== Provided records

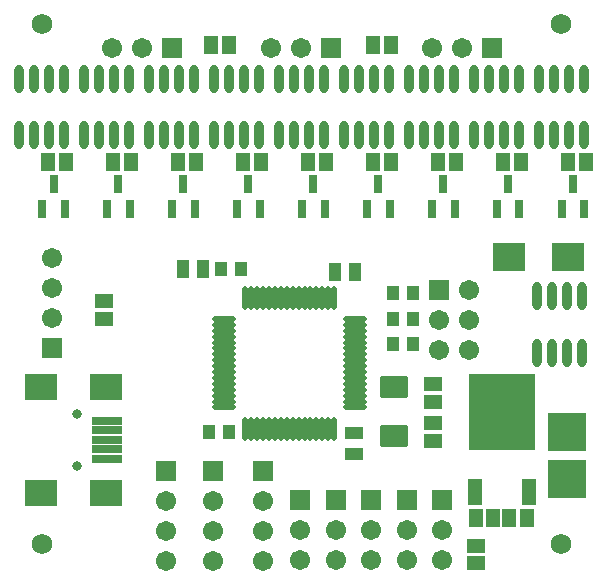
<source format=gts>
%FSLAX43Y43*%
%MOMM*%
G71*
G01*
G75*
G04 Layer_Color=8388736*
%ADD10R,0.900X1.000*%
%ADD11R,2.500X2.000*%
%ADD12R,2.300X0.500*%
%ADD13R,2.600X2.200*%
%ADD14R,0.900X1.400*%
%ADD15R,1.100X1.400*%
%ADD16O,0.600X2.200*%
%ADD17R,0.600X1.300*%
%ADD18R,1.400X1.100*%
G04:AMPARAMS|DCode=19|XSize=1.7mm|YSize=2.2mm|CornerRadius=0.043mm|HoleSize=0mm|Usage=FLASHONLY|Rotation=90.000|XOffset=0mm|YOffset=0mm|HoleType=Round|Shape=RoundedRectangle|*
%AMROUNDEDRECTD19*
21,1,1.700,2.115,0,0,90.0*
21,1,1.615,2.200,0,0,90.0*
1,1,0.085,1.058,0.808*
1,1,0.085,1.058,-0.808*
1,1,0.085,-1.058,-0.808*
1,1,0.085,-1.058,0.808*
%
%ADD19ROUNDEDRECTD19*%
%ADD20O,1.800X0.300*%
%ADD21O,0.300X1.800*%
%ADD22R,1.400X0.900*%
%ADD23R,1.000X2.100*%
%ADD24R,5.400X6.200*%
%ADD25C,0.254*%
%ADD26C,0.500*%
%ADD27C,1.000*%
%ADD28C,2.000*%
%ADD29C,0.600*%
%ADD30R,1.500X1.500*%
%ADD31C,1.500*%
%ADD32R,3.000X3.000*%
%ADD33R,1.500X1.500*%
%ADD34C,1.524*%
%ADD35C,1.270*%
%ADD36C,1.100*%
%ADD37C,1.000*%
%ADD38R,1.000X0.900*%
%ADD39C,0.250*%
%ADD40C,0.600*%
%ADD41C,0.200*%
%ADD42C,0.100*%
%ADD43C,0.400*%
%ADD44R,1.103X1.203*%
%ADD45R,2.703X2.203*%
%ADD46R,2.503X0.703*%
%ADD47R,2.803X2.403*%
%ADD48R,1.103X1.603*%
%ADD49R,1.303X1.603*%
%ADD50O,0.803X2.403*%
%ADD51R,0.803X1.503*%
%ADD52R,1.603X1.303*%
G04:AMPARAMS|DCode=53|XSize=1.903mm|YSize=2.403mm|CornerRadius=0.144mm|HoleSize=0mm|Usage=FLASHONLY|Rotation=90.000|XOffset=0mm|YOffset=0mm|HoleType=Round|Shape=RoundedRectangle|*
%AMROUNDEDRECTD53*
21,1,1.903,2.115,0,0,90.0*
21,1,1.615,2.403,0,0,90.0*
1,1,0.288,1.058,0.808*
1,1,0.288,1.058,-0.808*
1,1,0.288,-1.058,-0.808*
1,1,0.288,-1.058,0.808*
%
%ADD53ROUNDEDRECTD53*%
%ADD54O,2.003X0.503*%
%ADD55O,0.503X2.003*%
%ADD56R,1.603X1.103*%
%ADD57R,1.203X2.303*%
%ADD58R,5.603X6.403*%
%ADD59C,0.803*%
%ADD60R,1.703X1.703*%
%ADD61C,1.703*%
%ADD62R,3.203X3.203*%
%ADD63R,1.703X1.703*%
%ADD64C,1.727*%
%ADD65C,1.473*%
D44*
X17150Y12500D02*
D03*
X18850D02*
D03*
X32750Y24200D02*
D03*
X34450D02*
D03*
X18150Y26300D02*
D03*
X19850D02*
D03*
X32750Y19900D02*
D03*
X34450D02*
D03*
X32750Y22000D02*
D03*
X34450D02*
D03*
D45*
X8450Y7350D02*
D03*
Y16250D02*
D03*
X2950D02*
D03*
Y7350D02*
D03*
D46*
X8550Y10200D02*
D03*
Y11000D02*
D03*
Y11800D02*
D03*
Y12600D02*
D03*
Y13400D02*
D03*
D47*
X42600Y27300D02*
D03*
X47600D02*
D03*
D48*
X27850Y26000D02*
D03*
X29550D02*
D03*
X14950Y26300D02*
D03*
X16650D02*
D03*
D49*
X42050Y35300D02*
D03*
X43550D02*
D03*
X47550D02*
D03*
X49050D02*
D03*
X3550D02*
D03*
X5050D02*
D03*
X20050D02*
D03*
X21550D02*
D03*
X9050D02*
D03*
X10550D02*
D03*
X25550D02*
D03*
X27050D02*
D03*
X14550D02*
D03*
X16050D02*
D03*
X31050D02*
D03*
X32550D02*
D03*
X36550D02*
D03*
X38050D02*
D03*
X18850Y45200D02*
D03*
X17350D02*
D03*
X31050Y45200D02*
D03*
X32550D02*
D03*
X42550Y5200D02*
D03*
X44050D02*
D03*
X41250Y5200D02*
D03*
X39750D02*
D03*
D50*
X48905Y42400D02*
D03*
X47635D02*
D03*
X46365D02*
D03*
X45095D02*
D03*
X48905Y37600D02*
D03*
X47635D02*
D03*
X46365D02*
D03*
X45095D02*
D03*
X43405Y42400D02*
D03*
X42135D02*
D03*
X40865D02*
D03*
X39595D02*
D03*
X43405Y37600D02*
D03*
X42135D02*
D03*
X40865D02*
D03*
X39595D02*
D03*
X37905Y42400D02*
D03*
X36635D02*
D03*
X35365D02*
D03*
X34095D02*
D03*
X37905Y37600D02*
D03*
X36635D02*
D03*
X35365D02*
D03*
X34095D02*
D03*
X32405Y42400D02*
D03*
X31135D02*
D03*
X29865D02*
D03*
X28595D02*
D03*
X32405Y37600D02*
D03*
X31135D02*
D03*
X29865D02*
D03*
X28595D02*
D03*
X10405Y42400D02*
D03*
X9135D02*
D03*
X7865D02*
D03*
X6595D02*
D03*
X10405Y37600D02*
D03*
X9135D02*
D03*
X7865D02*
D03*
X6595D02*
D03*
X26905Y42400D02*
D03*
X25635D02*
D03*
X24365D02*
D03*
X23095D02*
D03*
X26905Y37600D02*
D03*
X25635D02*
D03*
X24365D02*
D03*
X23095D02*
D03*
X4905Y42400D02*
D03*
X3635D02*
D03*
X2365D02*
D03*
X1095D02*
D03*
X4905Y37600D02*
D03*
X3635D02*
D03*
X2365D02*
D03*
X1095D02*
D03*
X21405Y42400D02*
D03*
X20135D02*
D03*
X18865D02*
D03*
X17595D02*
D03*
X21405Y37600D02*
D03*
X20135D02*
D03*
X18865D02*
D03*
X17595D02*
D03*
X15905Y42400D02*
D03*
X14635D02*
D03*
X13365D02*
D03*
X12095D02*
D03*
X15905Y37600D02*
D03*
X14635D02*
D03*
X13365D02*
D03*
X12095D02*
D03*
X48705Y24000D02*
D03*
X47435D02*
D03*
X46165D02*
D03*
X44895D02*
D03*
X48705Y19200D02*
D03*
X47435D02*
D03*
X46165D02*
D03*
X44895D02*
D03*
D51*
X48000Y33450D02*
D03*
X48950Y31350D02*
D03*
X47050D02*
D03*
X42500Y33450D02*
D03*
X43450Y31350D02*
D03*
X41550D02*
D03*
X37000Y33450D02*
D03*
X37950Y31350D02*
D03*
X36050D02*
D03*
X15000Y33450D02*
D03*
X15950Y31350D02*
D03*
X14050D02*
D03*
X31500Y33450D02*
D03*
X32450Y31350D02*
D03*
X30550D02*
D03*
X9500Y33450D02*
D03*
X10450Y31350D02*
D03*
X8550D02*
D03*
X26000Y33450D02*
D03*
X26950Y31350D02*
D03*
X25050D02*
D03*
X4000Y33450D02*
D03*
X4950Y31350D02*
D03*
X3050D02*
D03*
X20500Y33450D02*
D03*
X21450Y31350D02*
D03*
X19550D02*
D03*
D52*
X8300Y23550D02*
D03*
Y22050D02*
D03*
X36100Y13250D02*
D03*
Y11750D02*
D03*
X36100Y15050D02*
D03*
Y16550D02*
D03*
X39800Y1350D02*
D03*
Y2850D02*
D03*
D53*
X32800Y12100D02*
D03*
Y16300D02*
D03*
D54*
X29550Y14550D02*
D03*
X29550Y15050D02*
D03*
Y15550D02*
D03*
Y16050D02*
D03*
Y16550D02*
D03*
Y17050D02*
D03*
Y17550D02*
D03*
Y18050D02*
D03*
Y18550D02*
D03*
Y19050D02*
D03*
Y19550D02*
D03*
X29550Y20050D02*
D03*
Y20550D02*
D03*
X29550Y21050D02*
D03*
Y21550D02*
D03*
Y22050D02*
D03*
X18450D02*
D03*
Y21550D02*
D03*
Y21050D02*
D03*
Y20550D02*
D03*
Y20050D02*
D03*
X18450Y19550D02*
D03*
Y19050D02*
D03*
Y18550D02*
D03*
X18450Y18050D02*
D03*
Y17550D02*
D03*
Y17050D02*
D03*
Y16550D02*
D03*
Y16050D02*
D03*
X18450Y15550D02*
D03*
Y15050D02*
D03*
X18450Y14550D02*
D03*
D55*
X27750Y23850D02*
D03*
X27250D02*
D03*
X26750D02*
D03*
X26250Y23850D02*
D03*
X25750D02*
D03*
X25250Y23850D02*
D03*
X24750D02*
D03*
X24250D02*
D03*
X23750D02*
D03*
X23250D02*
D03*
X22750D02*
D03*
X22250D02*
D03*
X21750D02*
D03*
X21250D02*
D03*
X20750D02*
D03*
X20250D02*
D03*
X20250Y12750D02*
D03*
X20750Y12750D02*
D03*
X21250D02*
D03*
X21750Y12750D02*
D03*
X22250D02*
D03*
X22750D02*
D03*
X23250D02*
D03*
X23750D02*
D03*
X24250Y12750D02*
D03*
X24750D02*
D03*
X25250Y12750D02*
D03*
X25750D02*
D03*
X26250D02*
D03*
X26750D02*
D03*
X27250D02*
D03*
X27750D02*
D03*
D56*
X29400Y10650D02*
D03*
Y12350D02*
D03*
D57*
X39715Y7425D02*
D03*
X44285Y7425D02*
D03*
D58*
X42000Y14175D02*
D03*
D59*
X5950Y14000D02*
D03*
Y9600D02*
D03*
D60*
X36900Y6740D02*
D03*
X33900D02*
D03*
X30900D02*
D03*
X3900Y19600D02*
D03*
X17500Y9200D02*
D03*
X36600Y24500D02*
D03*
X21700Y9200D02*
D03*
X24900Y6740D02*
D03*
X27900D02*
D03*
X13500Y9200D02*
D03*
D61*
X36900Y4200D02*
D03*
Y1660D02*
D03*
X33900Y4200D02*
D03*
Y1660D02*
D03*
X30900Y4200D02*
D03*
Y1660D02*
D03*
X3900Y27220D02*
D03*
Y24680D02*
D03*
Y22140D02*
D03*
X38560Y45000D02*
D03*
X36020D02*
D03*
X17500Y1580D02*
D03*
Y4120D02*
D03*
Y6660D02*
D03*
X24960Y45000D02*
D03*
X22420D02*
D03*
X11460D02*
D03*
X8920D02*
D03*
X39140Y19420D02*
D03*
X36600D02*
D03*
X39140Y21960D02*
D03*
X36600D02*
D03*
X39140Y24500D02*
D03*
X21700Y6660D02*
D03*
Y4120D02*
D03*
Y1580D02*
D03*
X24900Y1660D02*
D03*
Y4200D02*
D03*
X27900Y1660D02*
D03*
Y4200D02*
D03*
X13500Y6660D02*
D03*
Y4120D02*
D03*
Y1580D02*
D03*
D62*
X47500Y8500D02*
D03*
Y12500D02*
D03*
D63*
X41100Y45000D02*
D03*
X27500D02*
D03*
X14000D02*
D03*
D64*
X3000Y3000D02*
D03*
X47000D02*
D03*
Y47000D02*
D03*
X3000D02*
D03*
D65*
X42100Y14175D02*
D03*
Y16100D02*
D03*
Y12300D02*
D03*
M02*

</source>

====

[Try it]: Report the lines above that contain "AMPARAMS".

[Exercise result]:
G04:AMPARAMS|DCode=19|XSize=1.7mm|YSize=2.2mm|CornerRadius=0.043mm|HoleSize=0mm|Usage=FLASHONLY|Rotation=90.000|XOffset=0mm|YOffset=0mm|HoleType=Round|Shape=RoundedRectangle|*
G04:AMPARAMS|DCode=53|XSize=1.903mm|YSize=2.403mm|CornerRadius=0.144mm|HoleSize=0mm|Usage=FLASHONLY|Rotation=90.000|XOffset=0mm|YOffset=0mm|HoleType=Round|Shape=RoundedRectangle|*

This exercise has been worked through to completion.